Closed antithing closed 4 years ago

antithing commented 4 years ago

Hi, I am looking for a way to classify intensity of facial expressions by passing normalized landmark points into an SVM.

Using this code, can I then return the intensity, or zero to one value of each class?

Thanks!

zeyiwen commented 4 years ago

Please try the -b option in parameter page.

Otherwise, you need to obtain the raw values of ThunderSVM in the C++ code, before the conversion into labels. You are more than welcome to contribute a new interface to this project.

antithing commented 4 years ago

Hi @zeyiwen , I have my data prepared and scaled to 0 - 1. I am training a model using:

thundersvm-train -s 1 -c 100 -b 1 -g 0.5 data.csv

This trains well, and when i predict with:

thundersvm-predict data.csv data.csv.model data.csv.predict

I get a file with the labels and probabilities.


2020-05-10 18:46:00,719 INFO [default] loading dataset from file "data.csv"
2020-05-10 18:46:00,727 INFO [default] #instances = 57, #features = 36
2020-05-10 18:46:00,980 INFO [default] predict with probability
2020-05-10 18:46:00,992 INFO [default] Accuracy = 0.947368

labels 0 1 2 
0 0.874525 0.0890417 0.0364336 
0 0.982203 0.00396966 0.0138274 
0 0.835266 0.0798462 0.0848874 
0 0.844447 0.115121 0.040432 
.... etc

Great!
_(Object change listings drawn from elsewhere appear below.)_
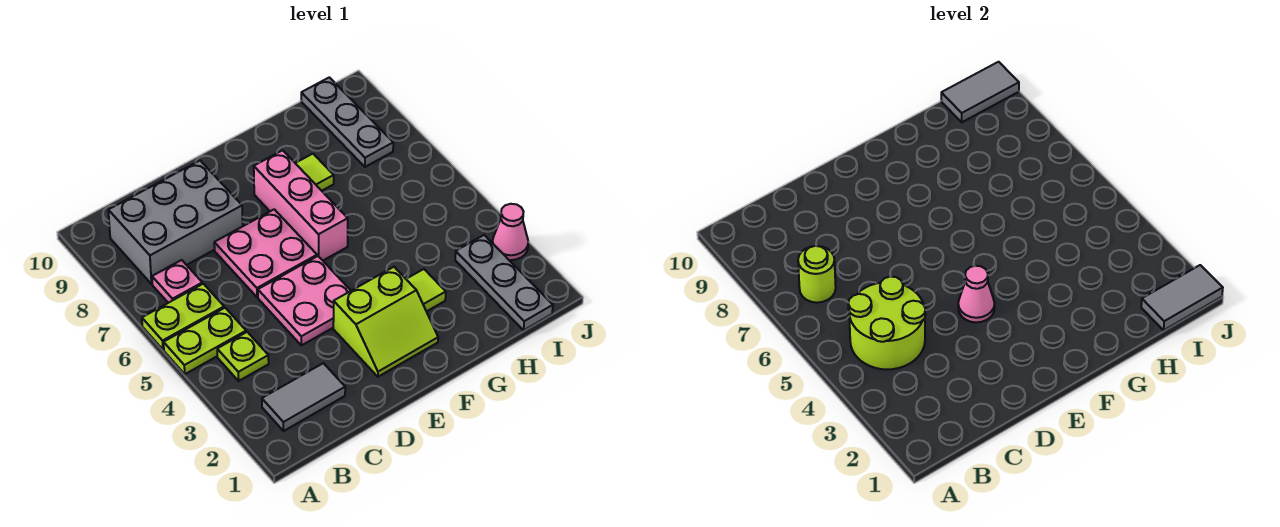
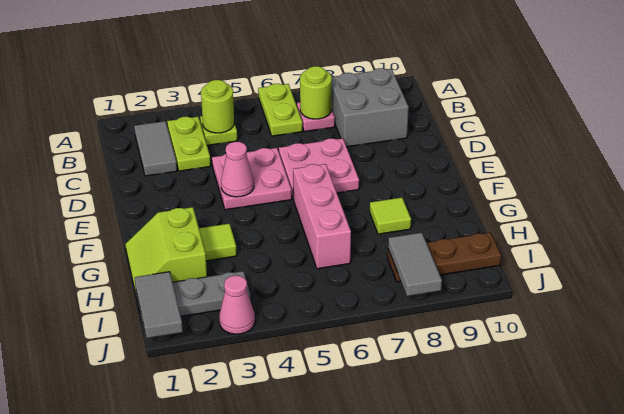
lime 1x2 plate [164,308,246,374] -> lime 1x2 plate moved to [167,117,211,171]
lime 2x2 round brick [848,276,926,369] -> lime 1x1 round brick [201,80,234,133]
grey 2x3 brick [108,161,243,284] -> grey 2x2 brick [332,68,409,147]
lime 2x2 slope [333,267,438,377] -> lime 2x2 slope moved to [125,207,207,294]
pink 1x3 brick [254,150,348,260] -> pink 1x3 brick turned to [293,164,351,269]
grey 1x3 plate [301,77,393,167] -> brown 1x3 plate [388,233,501,282]
grey 1x2 tile [941,62,1019,122] -> grey 1x2 tile moved to [388,233,442,296]

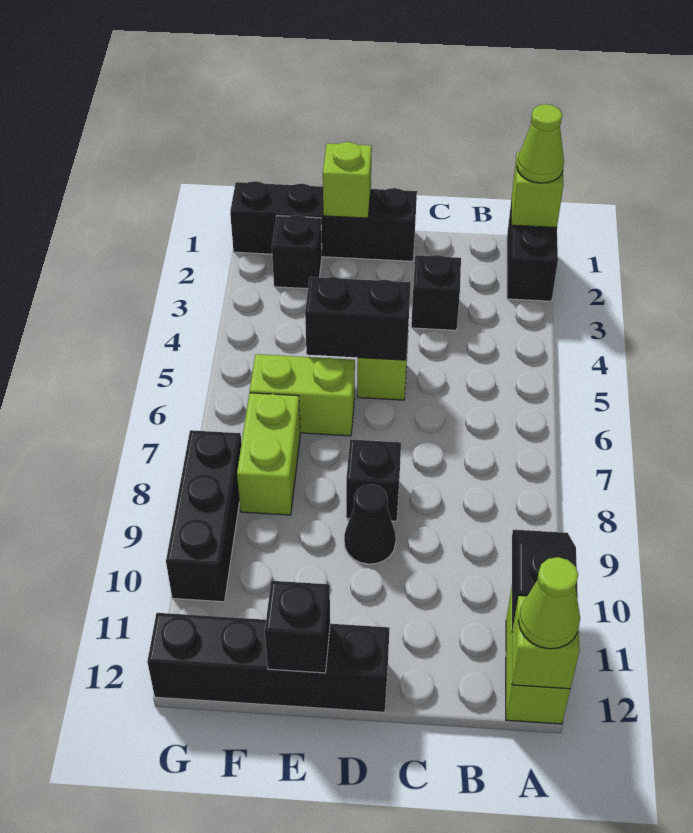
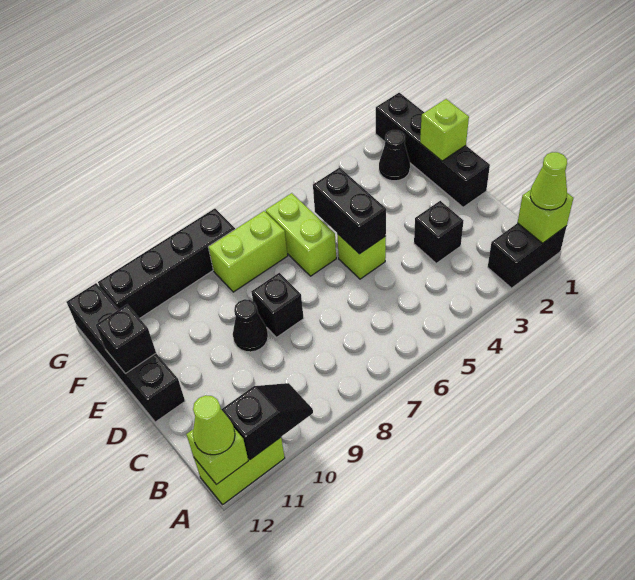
black 1x1 brick [272,215,322,289] -> black 1x1 cone [379,130,410,181]
black 1x3 brick [166,430,242,602] -> black 1x4 brick [98,209,235,318]

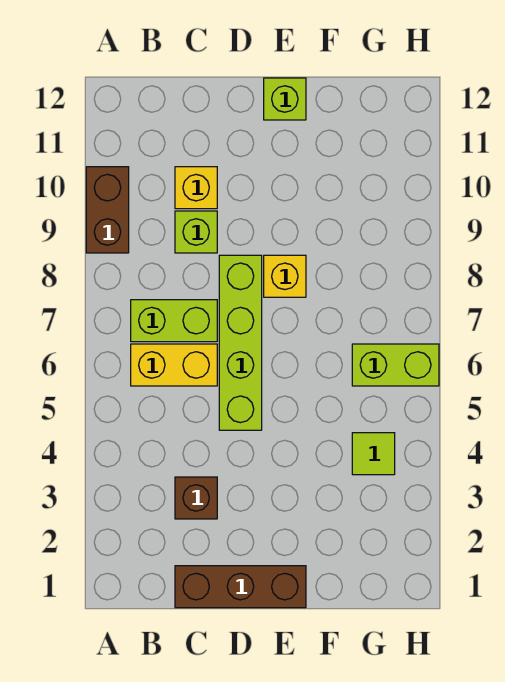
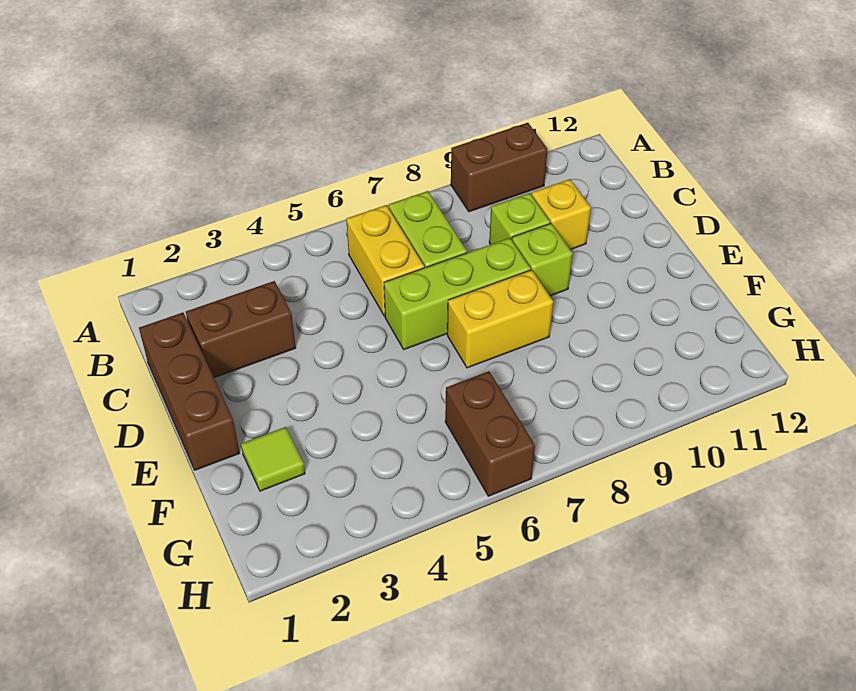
brown 1x1 brick [175,477,217,519] -> brown 1x2 brick [186,281,296,378]
lime 1x4 brick [219,255,262,430] -> lime 1x3 brick [384,238,531,350]
yellow 1x1 brick [264,255,306,297] -> yellow 1x2 brick [447,270,553,368]
lime 1x1 brick [264,78,306,120] -> lime 1x1 brick moved to [512,223,573,296]
lime 1x1 tile [352,433,395,475] -> lime 1x1 tile moved to [241,427,305,491]
lime 1x2 brick [352,344,439,386] -> brown 1x2 brick [445,371,535,496]

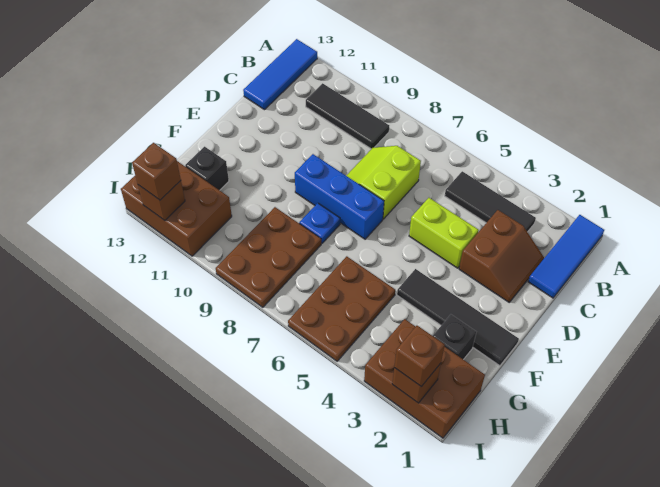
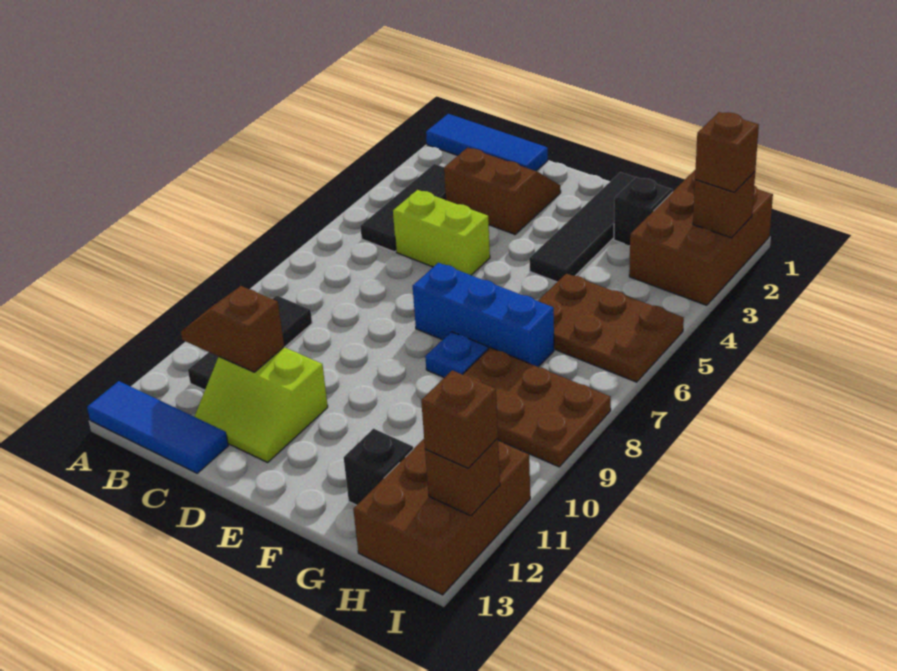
none -> brown 1x2 slope [181,286,284,372]
lime 2x2 slope [346,146,421,219] -> lime 2x2 slope moved to [194,347,328,462]
lime 1x2 brick [409,198,479,268] -> lime 1x2 brick turned to [393,190,490,275]
blue 1x3 brick [295,154,384,239] -> blue 1x3 brick turned to [413,263,554,367]

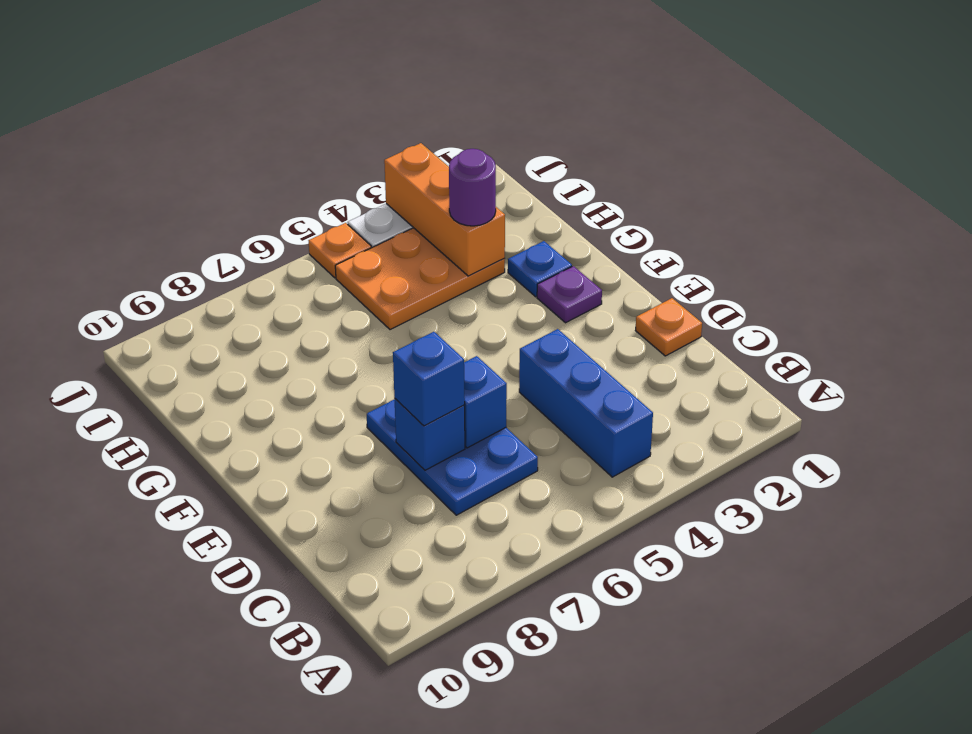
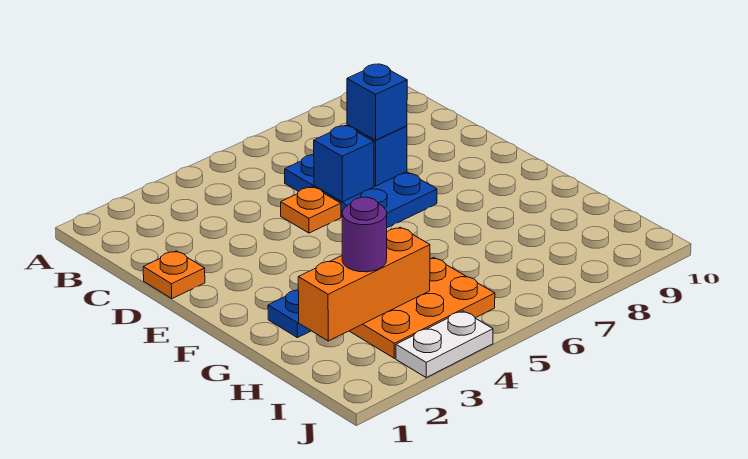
blue 1x3 brick [519,329,653,477] -> none
purple 1x1 plate [537,266,602,323] -> none
orange 1x3 brick [384,143,505,276] -> orange 1x3 brick turned to [298,227,430,341]
orange 1x1 plate [309,223,371,278] -> orange 1x1 plate moved to [281,187,341,233]

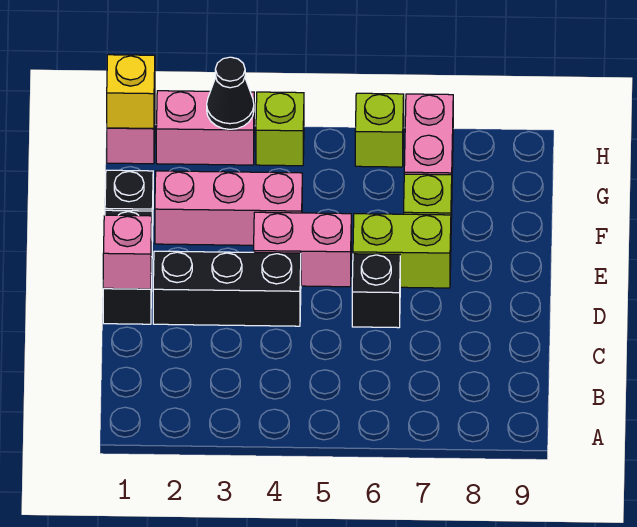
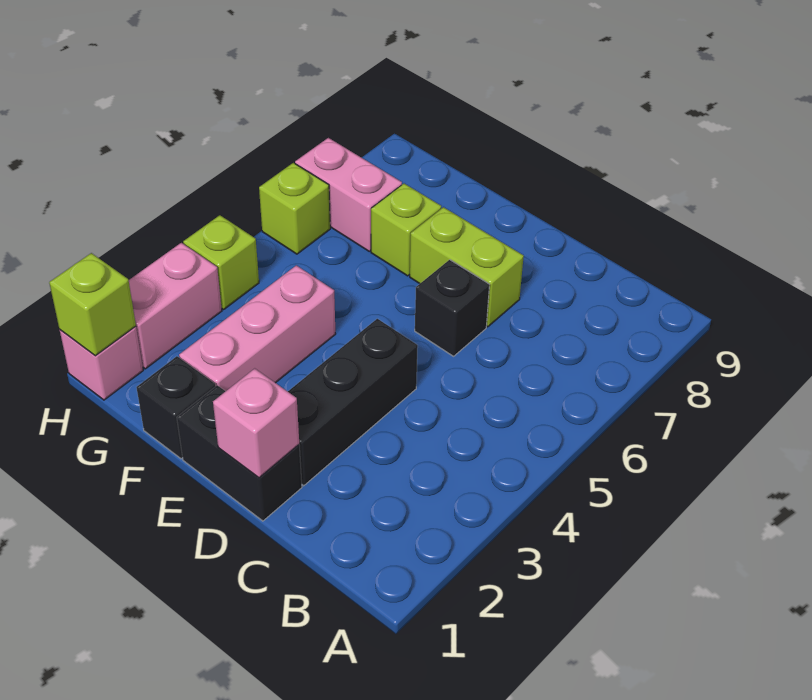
pink 1x2 brick [254,212,351,287] -> none
lime 1x2 brick [353,214,451,288] -> lime 1x2 brick turned to [410,207,524,327]
yellow 1x1 brick [107,55,155,128] -> lime 1x1 brick [49,253,136,356]
black 1x1 cone [207,57,254,129] -> none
My question is, what can i adjust to increase the accuracy? Is it possible to get up to 99% or more? Or is this probably down to my data?

Should I scale to 0 to 1? or is -1 to 1 better?

Thank you again for your amazing work!

zeyiwen commented 4 years ago

These are some general questions on hyperparameter tuning and data preprocessing. Let's keep the forum for ThunderSVM related discussions.